Van alle nieuwe staten die hun ontstaan aan de fragmentatie van Midden-Europa te danken hebben, krijgt de onafhankelijke republiek Sabsyap wel de minste aandacht. Ten onrechte. Neem bijvoorbeeld de wijze waarop daar het vraagstuk van de advocatenhonorering is opgelost.
Aan de enige universiteit die Sabsyap rijk is, bekleedt professor Drahpow de leerstoel Verantwoord en Doelmatig Procederen. Ik citeer hem:
‘Toen de republiek werd uitgeroepen, nam de wetgever als uitgangspunt dat de publieke voorziening van de rechtsbedeling voor een ieder gelijkelijk toegankelijk moest zijn doch nooit lichtzinnig mocht worden gebruikt. Hier staat immers het publiek belang van doelmatig gebruik van algemene middelen tegenover het individueel belang van toegang tot het recht. Het gevaar werd onderkend dat advocaten, gedreven door vooral hun eigen belang, te lichtvaardig zouden adviseren om te gaan procederen als zij per uur gehonoreerd zouden krijgen. Die beloningsvorm werd dus verboden. Het is in Sabsyap wettelijk voorgeschreven dat de advocaat van een eisende partij alleen recht heeft op een honorarium als blijkt dat er op goede gronden een procedure werd begonnen.
Deontologisch is deze oplossing ook sterk: een advocaat op uurtarief heeft een eigen belang dat met het toevertrouwde belang kan conflicteren. Als hij voor zijn eigen belang afhankelijk is van het realiseren van het aan hem toevertrouwde belang, is er parallelliteit van belangen.
En rechtbanken krijgen alleen zaken te behandelen die ertoe doen. De praktijk heeft de juistheid van de theorie inmiddels bevestigd. Rechtbanken zijn niet overbelast en eisers winnen de grote meerderheid van alle zaken. Dat ontmoedigt verweerders, hetgeen het effect nog weer van binnenuit versterkt.’

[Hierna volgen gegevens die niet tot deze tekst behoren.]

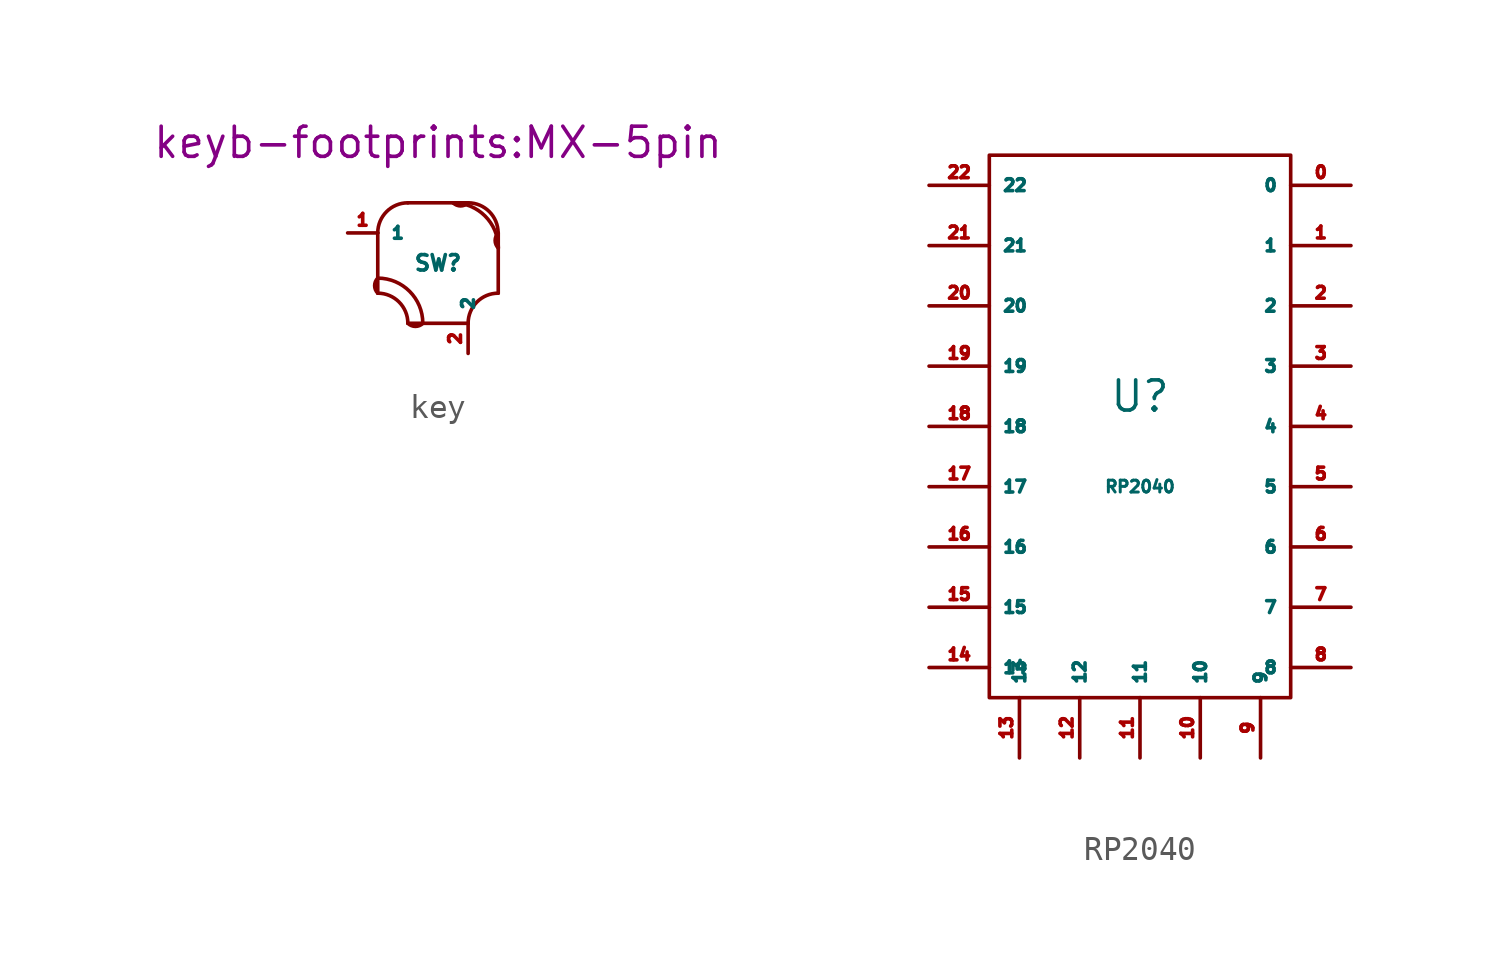
<source format=kicad_sym>
(kicad_symbol_lib
  (version 20211014)
  (generator kicad_symbol_editor)
  (symbol "key"
    (property "Reference" "SW"
      (at 0 0 0)
      (effects (font (size 0.65 0.65))))
    (property "Footprint" "keyb-footprints:MX-5pin"
      (at 0 5.08 0)
      (effects (font (size 1.27 1.27))))
    (symbol "key_0_1"
      (arc (start -2.54 -0.635) (mid -2.6715 -0.9525) (end -2.54 -1.27) (stroke (width 0) (type default) (color 0 0 0 0)) (fill (type none)))
      (arc (start -1.27 -2.54) (mid -1.642 -1.642) (end -2.54 -1.27) (stroke (width 0) (type default) (color 0 0 0 0)) (fill (type none)))
      (arc (start -1.27 -2.54) (mid -0.9525 -2.6715) (end -0.635 -2.54) (stroke (width 0) (type default) (color 0 0 0 0)) (fill (type none)))
      (arc (start -1.27 2.54) (mid -2.168 2.168) (end -2.54 1.27) (stroke (width 0) (type default) (color 0 0 0 0)) (fill (type none)))
      (arc (start -0.635 -2.54) (mid -1.1935 -1.1935) (end -2.54 -0.635) (stroke (width 0) (type default) (color 0 0 0 0)) (fill (type none)))
      (polyline (pts (xy -2.54 -1.27) (xy -2.54 1.27)) (stroke (width 0) (type default) (color 0 0 0 0)) (fill (type none)))
      (polyline (pts (xy -1.27 -2.54) (xy 1.27 -2.54)) (stroke (width 0) (type default) (color 0 0 0 0)) (fill (type none)))
      (polyline (pts (xy 1.27 2.54) (xy -1.27 2.54)) (stroke (width 0) (type default) (color 0 0 0 0)) (fill (type none)))
      (polyline (pts (xy 2.54 -1.27) (xy 2.54 1.27)) (stroke (width 0) (type default) (color 0 0 0 0)) (fill (type none)))
      (arc (start 0.635 2.54) (mid 0.9525 1.7735) (end 1.27 2.54) (stroke (width 0) (type default) (color 0 0 0 0)) (fill (type none)))
      (arc (start 2.54 -1.27) (mid 0.372 -0.372) (end 1.27 -2.54) (stroke (width 0) (type default) (color 0 0 0 0)) (fill (type none)))
      (arc (start 2.54 0.635) (mid 3.887 3.887) (end 0.635 2.54) (stroke (width 0) (type default) (color 0 0 0 0)) (fill (type none)))
      (arc (start 2.54 1.27) (mid 3.438 3.438) (end 1.27 2.54) (stroke (width 0) (type default) (color 0 0 0 0)) (fill (type none)))
      (arc (start 2.54 1.27) (mid 1.7735 0.9525) (end 2.54 0.635) (stroke (width 0) (type default) (color 0 0 0 0)) (fill (type none))))
    (symbol "key_1_1"
      (pin bidirectional line (at -3.81 1.27 0) (length 1.27) (name "1" (effects (font (size 0.5 0.5)))) (number "1" (effects (font (size 0.5 0.5)))))
      (pin bidirectional line (at 1.27 -3.81 90) (length 1.27) (name "2" (effects (font (size 0.5 0.5)))) (number "2" (effects (font (size 0.5 0.5)))))))
  (symbol "RP2040"
    (property "Reference" "U"
      (at 0 1.27 0)
      (effects (font (size 1.27 1.27))))
    (property "Value" "RP2040"
      (at 0 -2.54 0)
      (effects (font (size 0.5 0.5))))
    (symbol "RP2040_0_1"
      (rectangle (start -6.35 11.43) (end 6.35 -11.43) (stroke (width 0) (type default) (color 0 0 0 0)) (fill (type none))))
    (symbol "RP2040_1_1"
      (pin bidirectional line (at 8.89 10.16 180) (length 2.54) (name "0" (effects (font (size 0.5 0.5)))) (number "0" (effects (font (size 0.5 0.5)))))
      (pin bidirectional line (at 8.89 7.62 180) (length 2.54) (name "1" (effects (font (size 0.5 0.5)))) (number "1" (effects (font (size 0.5 0.5)))))
      (pin bidirectional line (at 2.54 -13.97 90) (length 2.54) (name "10" (effects (font (size 0.5 0.5)))) (number "10" (effects (font (size 0.5 0.5)))))
      (pin bidirectional line (at 0 -13.97 90) (length 2.54) (name "11" (effects (font (size 0.5 0.5)))) (number "11" (effects (font (size 0.5 0.5)))))
      (pin bidirectional line (at -2.54 -13.97 90) (length 2.54) (name "12" (effects (font (size 0.5 0.5)))) (number "12" (effects (font (size 0.5 0.5)))))
      (pin bidirectional line (at -5.08 -13.97 90) (length 2.54) (name "13" (effects (font (size 0.5 0.5)))) (number "13" (effects (font (size 0.5 0.5)))))
      (pin bidirectional line (at -8.89 -10.16 0) (length 2.54) (name "14" (effects (font (size 0.5 0.5)))) (number "14" (effects (font (size 0.5 0.5)))))
      (pin bidirectional line (at -8.89 -7.62 0) (length 2.54) (name "15" (effects (font (size 0.5 0.5)))) (number "15" (effects (font (size 0.5 0.5)))))
      (pin bidirectional line (at -8.89 -5.08 0) (length 2.54) (name "16" (effects (font (size 0.5 0.5)))) (number "16" (effects (font (size 0.5 0.5)))))
      (pin bidirectional line (at -8.89 -2.54 0) (length 2.54) (name "17" (effects (font (size 0.5 0.5)))) (number "17" (effects (font (size 0.5 0.5)))))
      (pin bidirectional line (at -8.89 0 0) (length 2.54) (name "18" (effects (font (size 0.5 0.5)))) (number "18" (effects (font (size 0.5 0.5)))))
      (pin bidirectional line (at -8.89 2.54 0) (length 2.54) (name "19" (effects (font (size 0.5 0.5)))) (number "19" (effects (font (size 0.5 0.5)))))
      (pin bidirectional line (at 8.89 5.08 180) (length 2.54) (name "2" (effects (font (size 0.5 0.5)))) (number "2" (effects (font (size 0.5 0.5)))))
      (pin bidirectional line (at -8.89 5.08 0) (length 2.54) (name "20" (effects (font (size 0.5 0.5)))) (number "20" (effects (font (size 0.5 0.5)))))
      (pin bidirectional line (at -8.89 7.62 0) (length 2.54) (name "21" (effects (font (size 0.5 0.5)))) (number "21" (effects (font (size 0.5 0.5)))))
      (pin bidirectional line (at -8.89 10.16 0) (length 2.54) (name "22" (effects (font (size 0.5 0.5)))) (number "22" (effects (font (size 0.5 0.5)))))
      (pin bidirectional line (at 8.89 2.54 180) (length 2.54) (name "3" (effects (font (size 0.5 0.5)))) (number "3" (effects (font (size 0.5 0.5)))))
      (pin bidirectional line (at 8.89 0 180) (length 2.54) (name "4" (effects (font (size 0.5 0.5)))) (number "4" (effects (font (size 0.5 0.5)))))
      (pin bidirectional line (at 8.89 -2.54 180) (length 2.54) (name "5" (effects (font (size 0.5 0.5)))) (number "5" (effects (font (size 0.5 0.5)))))
      (pin bidirectional line (at 8.89 -5.08 180) (length 2.54) (name "6" (effects (font (size 0.5 0.5)))) (number "6" (effects (font (size 0.5 0.5)))))
      (pin bidirectional line (at 8.89 -7.62 180) (length 2.54) (name "7" (effects (font (size 0.5 0.5)))) (number "7" (effects (font (size 0.5 0.5)))))
      (pin bidirectional line (at 8.89 -10.16 180) (length 2.54) (name "8" (effects (font (size 0.5 0.5)))) (number "8" (effects (font (size 0.5 0.5)))))
      (pin bidirectional line (at 5.08 -13.97 90) (length 2.54) (name "9" (effects (font (size 0.5 0.5)))) (number "9" (effects (font (size 0.5 0.5))))))))
</source>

Maar nu is juridisch Sabsyap in rep en roer: er wordt over geklaagd dat er alleen nog maar geheide zaken worden aangebracht en dat de Raad van Wijste Personen nauwelijks de kans krijgt om aan vernieuwende rechtspraak te doen. De dynamiek is eruit. Er gaan stemmen op om dan toch maar, onder zwaar gecontroleerde omstandigheden, toe te staan dat partijen die per se willen procederen maar geen advocaat kunnen vinden die resultaatgerelateerd wil werken, hun advocaat op een uurtarief laten werken. De geciteerde hoogleraar ziet wel dat access to justice en het belang van zo’n rechtsvorming zo’n voorziening gewenst maken, maar waarschuwt voor de dreigende erosie van het ethisch beginsel dat een advocaat uitsluitend een parallel belang met zijn cliënt mag hebben: het belang van de goede uitkomst van de zaak. Waar moet dit heen? Ik houd u op de hoogte.